Minggu, 10 Agustus 2014

Menjadi Caknun Marioteguh Atau Sujiwo Tejo Itu tidak ada Gunanya

Fenomena penjiplakan' mengagumi seseorang lalu ingin menjadi foto kopy orang yang dikagumi tersebut.

Lihat saja' berapa banyak orang rajin menulis tetang Mario Teguh, bahkan berbijak-bijak ria ala marioteguh. sangat banyak orang gandrung sama Caknun, sehingga ingin seperti caknun' bahkan orang membuat situs dan berbicara seperti caknun, tidak kalah banyak juga yang berkata blak-blakan ala Sujiwo Tejo.

Ini bukan soal positif negatif, kita mengambil hikmah dari orang lain itu sangat baik, bahkan kita juga harus banyak belajar dari orang lain.
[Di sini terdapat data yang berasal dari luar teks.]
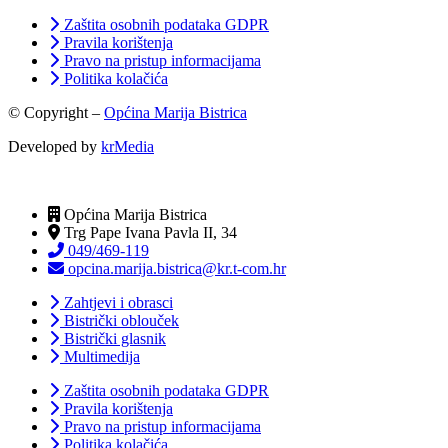
Zaštita osobnih podataka GDPR
Pravila korištenja
Pravo na pristup informacijama
Politika kolačića
© Copyright –
Općina Marija Bistrica
Developed by
krMedia
Općina Marija Bistrica
Trg Pape Ivana Pavla II, 34
049/469-119
opcina.marija.bistrica@kr.t-com.hr
Zahtjevi i obrasci
Bistrički oblouček
Bistrički glasnik
Multimedija
Zaštita osobnih podataka GDPR
Pravila korištenja
Pravo na pristup informacijama
Politika kolačića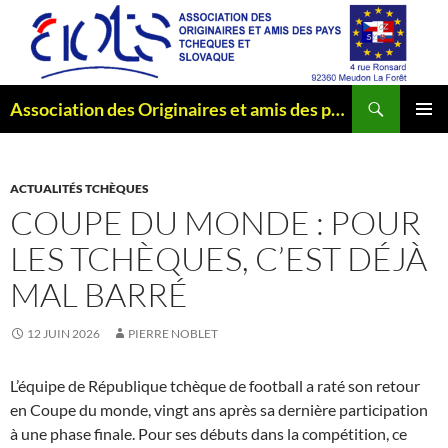
Aller
au
contenu
Recherche
Association des Originaires et amis des pays Tchèques et Slovaque
MENU
PRINCI
ACTUALITÉS TCHÈQUES
COUPE DU MONDE : POUR
LES TCHÈQUES, C’EST DÉJÀ
MAL BARRÉ
12 JUIN 2026
PIERRE NOBLET
L’équipe de République tchèque de football a raté son retour
en Coupe du monde, vingt ans après sa dernière participation
à une phase finale. Pour ses débuts dans la compétition, ce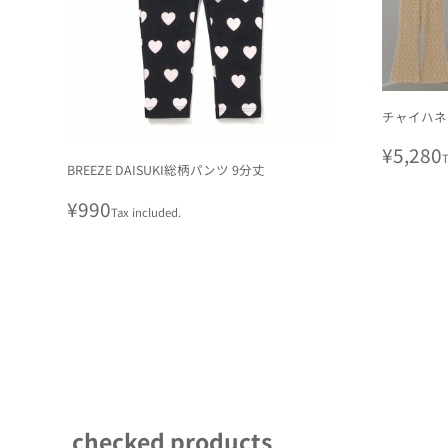
チャイハネ
Regula
¥5,280
T
BREEZE DAISUKI総柄パンツ 9分丈
price
Regular
¥990
Tax included.
price
checked products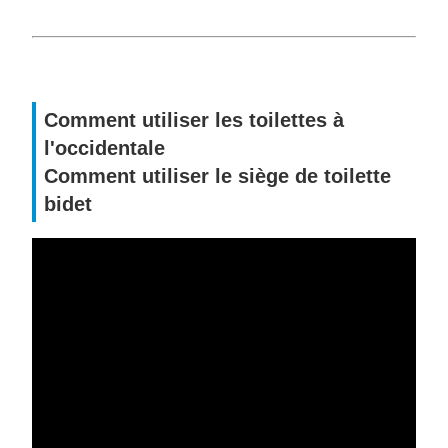
Comment utiliser les toilettes à
l'occidentale
Comment utiliser le siège de toilette
bidet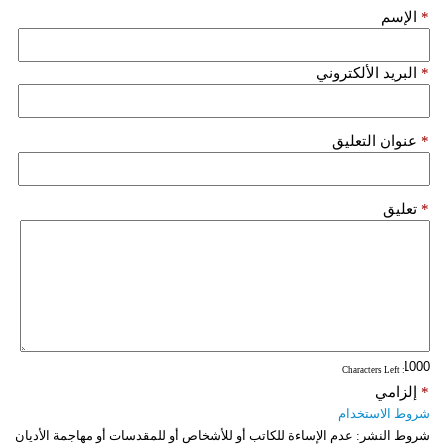
*
الإسم
فيديو
سيارات
*
البريد الألكتروني
*
عنوان التعليق
*
تعليق
: Characters Left
*
إلزامي
شروط الاستخدام
شروط النشر:
عدم الإساءة للكاتب أو للأشخاص أو للمقدسات أو مهاجمة الأديان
Maksudnya belajar dari orang lain itu bukan kita lantas menjadi mereka atau dia, semua yang ada baik itu alam, buku-buku terkenal, tokoh-tokoh terkenal, jadikan meraka tuas berpikir jembatan untuk menggali kemampuan diri. kalau yang dilakukan adalah menjiplak hannya akan tahu tetang diri yang dijiplak sama sekali tidak mengerti tentang diri kita sendiri.

Setiap orang punya jiwa dan karakter yang berbeda, dan setiap kata-kata atau tilisan seseorang ada jiwa orang tersebut disitu. yang jadi masalah apakan jiwa mu seperti orang yang kamu kagumi, dan apakah kalau kamu menjiplak tokoh yang kamu kagumi kamu bisa lebih hebat dari tokoh tersebut?. Anak KH Zaenudin MZ saja tidak akan bisa menjiplak bapaknya, ceramahnya tidak akan punya daya pukau seperti bapanya, sekalipun suaranya mirip bapaknya. karna dunia penjiplakan pasti akan gugur tak akan bisa sehebat aslinya.

Contoh orang lain untuk membangun potensi diri dengarkan petuah orang untuk tuas berpikir, imput boleh dari mana-mana dan dari siapa saja, tapi outputnya harus jiwa dan karakter kita.
Kalaupun ada orang yang wajahnya mirip sukarno atau sama persis sama suharto' dan berusaha bergaya bertindak seperti sukarno atau suharto, kan tidak akan se-enak saat kita memandang sosok suharto atau sukarno yang aslinya.